3. Curation, Exhibition, Programming: Models and Forms



What follows is an ongoing inventory of visual strategies for narrative approaches to the form of the archive: it’s an incomplete survey of exhibition design, artwork, and topical programming that provides inspiration for using the 1939 World’s Fair archive as locus for catalyzing new work. Beyond exhibition or display of selections, the artists and designers I make note of here demonstrate how can one make work both from the archive and of the archive—resonating with formal implications in its materials, ideas, structures, and relationships.


Exhibition

Archival exhibitions are an obvious way to orchestrate multiple objects and concepts into an edited, multivalent, spatialized narrative. The New York Public Library’s You Say You Want a Revolution and the NYPL Schomburg Center’s Black Power were both splendid exhibits displaying graphic works and documents from the Library archive. Both exhibitions acknowledged historical reverberations between past and present.


The exhibition graphics and circular path of the installation layout were striking, and a smart graphic interpetation of ‘revolution’ (what goes around comes around, in the same way that the issues of 1939 continue to reverberate today.)



A full range of archival material was displayed from from documents, letters, and broadsides to posters and election buttons. Informative wall texts provided context without overwhelming the already heavily graphic display.


Black Power’s exhibition space at NYPL’s Schomburg Center was smaller, and much more didactic, but rich with documents of an undertold (and misunderstood) story of the Black Power movement. Graphics by Emory Douglas and many anonymous others mixed with letters,  documents, photographs, and wall texts. (As Claire Bishop warned, this exhibition required a substantial time commitment for the ‘spectatorial labor’ involved in making sure to view and read every artifact.)







Exhibition design can give formal spatial disposition to abstract notions, as it did in the pavilions of the 1939 Fair. The 2017 Metropolitan Museum exhibition, Art of the In Between, was designed by fashion designer Rei Kawakubo in collaboration with the curator, Andrew Bolton; constructed by the Met; and dramatically staged by the lighting designer, Thierry Dreyfus. The Comme des Garcons fashion was exhibited in tableaux within distinct thematic enclosures.

◆ **Provided information**:
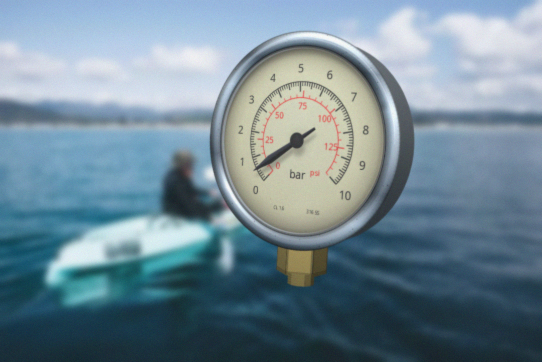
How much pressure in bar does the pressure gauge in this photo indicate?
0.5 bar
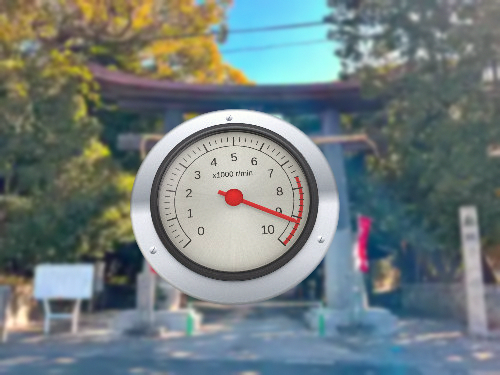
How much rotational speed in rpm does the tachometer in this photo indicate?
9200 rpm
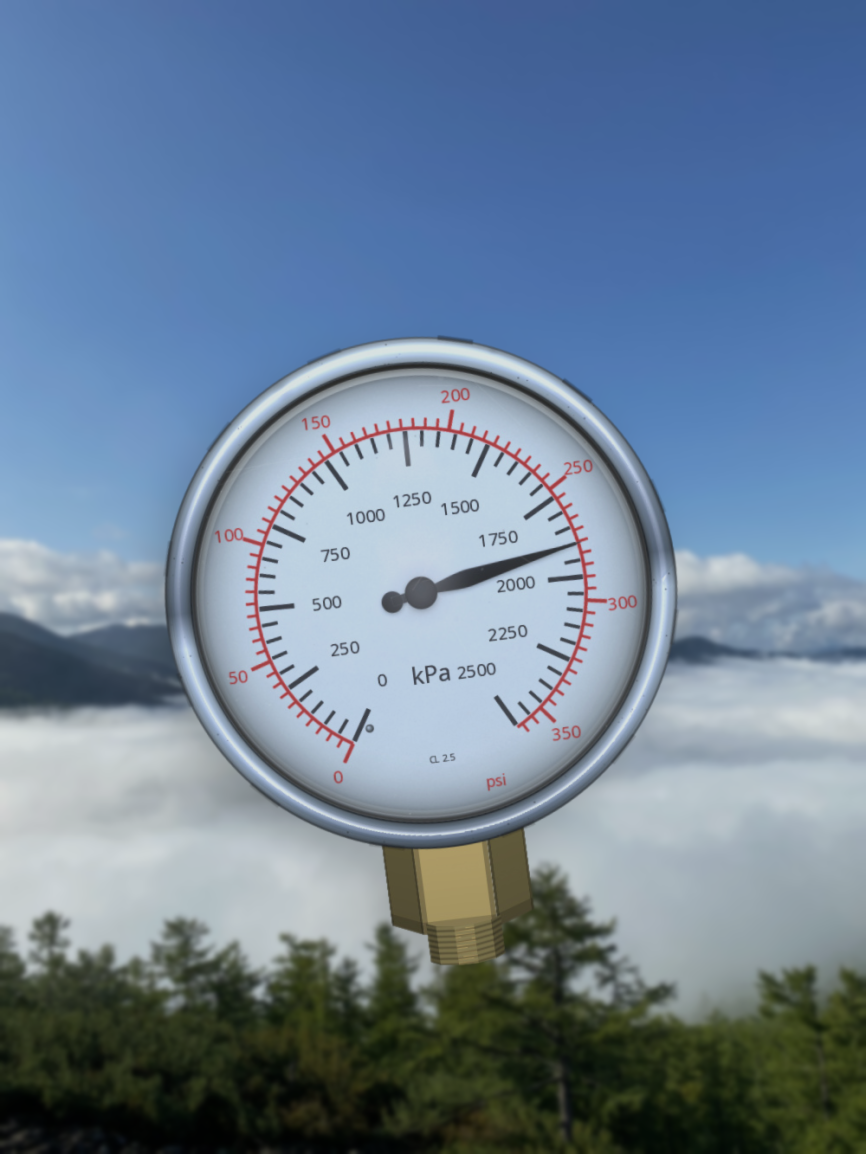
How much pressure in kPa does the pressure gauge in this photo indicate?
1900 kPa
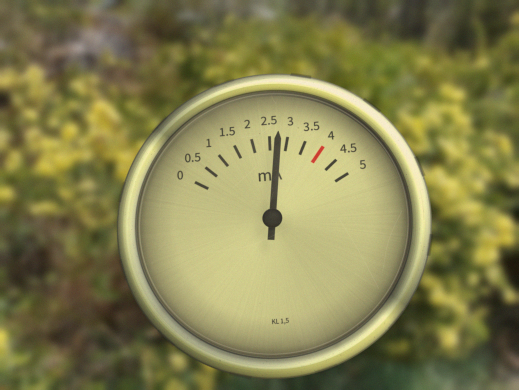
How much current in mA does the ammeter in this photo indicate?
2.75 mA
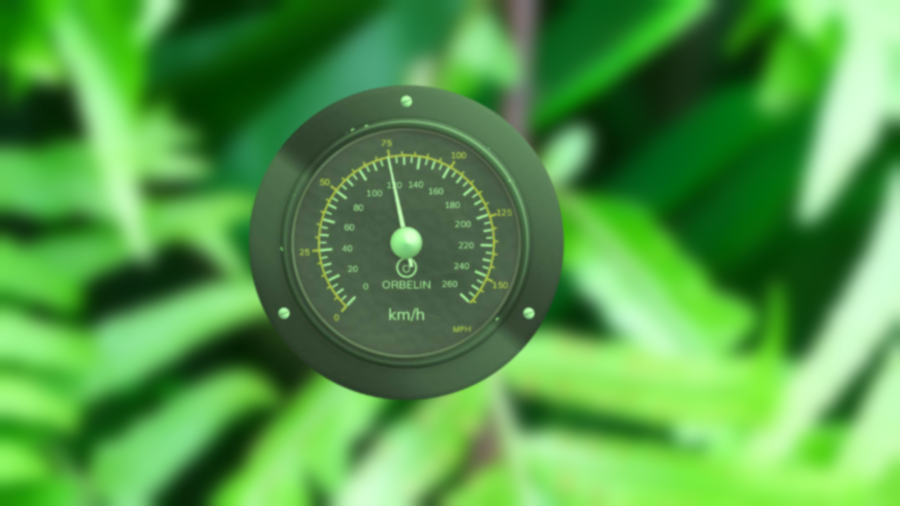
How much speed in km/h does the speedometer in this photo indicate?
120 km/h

---

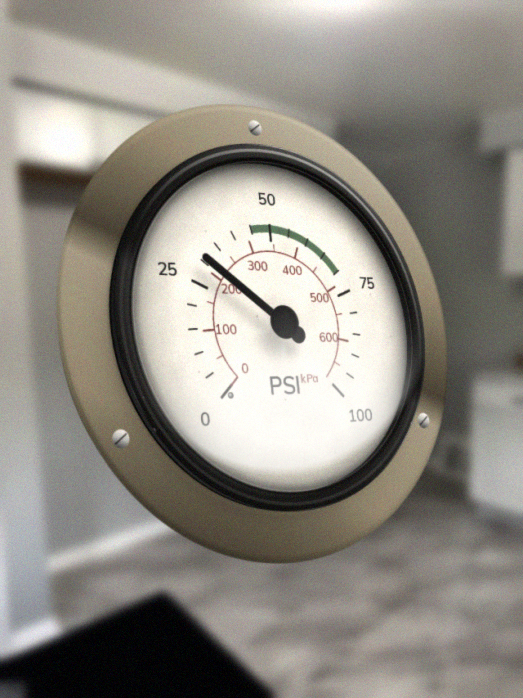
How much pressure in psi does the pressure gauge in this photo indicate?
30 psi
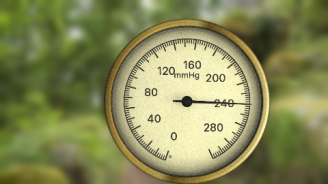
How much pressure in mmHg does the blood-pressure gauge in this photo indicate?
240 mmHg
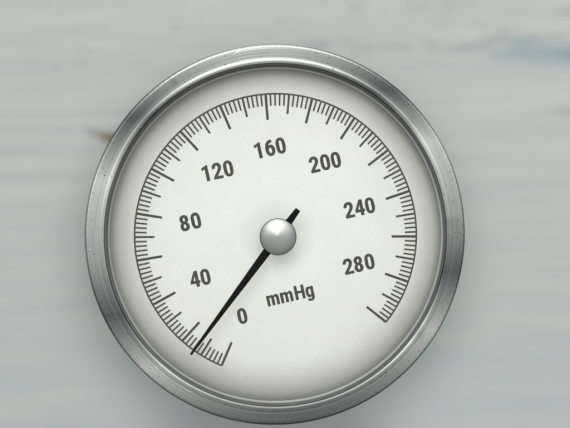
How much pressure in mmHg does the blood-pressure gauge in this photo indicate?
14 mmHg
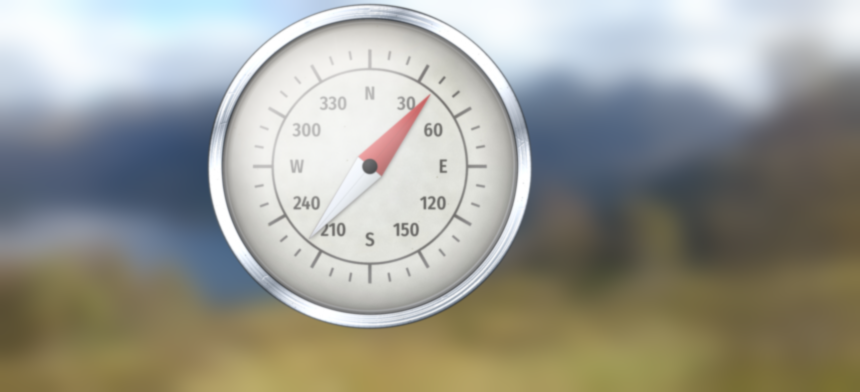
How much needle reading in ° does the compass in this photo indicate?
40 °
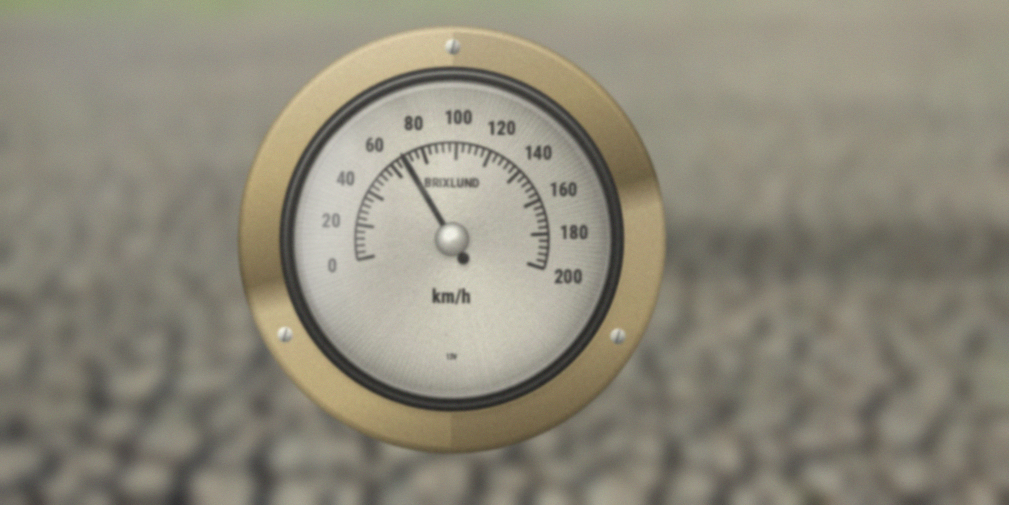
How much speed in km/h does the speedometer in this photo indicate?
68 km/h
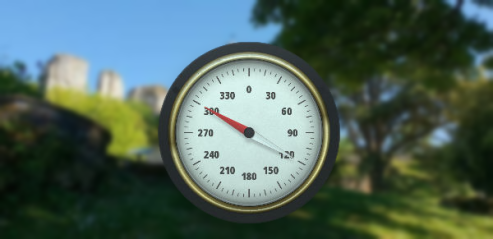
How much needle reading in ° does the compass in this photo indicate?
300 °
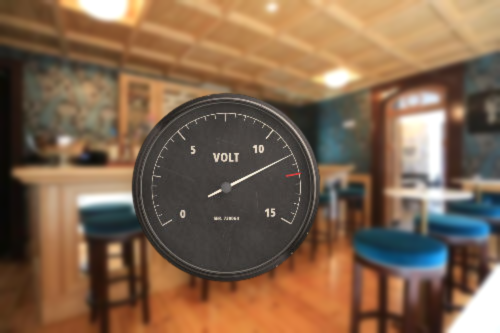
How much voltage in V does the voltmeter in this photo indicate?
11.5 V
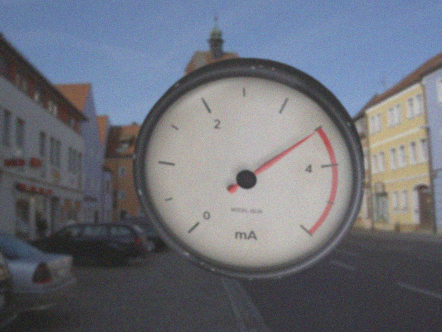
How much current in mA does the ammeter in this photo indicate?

◆ **Action item**:
Answer these questions from the text on archival exhibitions:
(a) Which archive does the text put forward as a starting point for new work?
(b) Which artist is named for the graphics in the Black Power exhibition?
(c) Who handled the lighting for Art of the In Between?

◆ **Solution for this task**:
(a) The 1939 World's Fair archive.
(b) Emory Douglas.
(c) Thierry Dreyfus.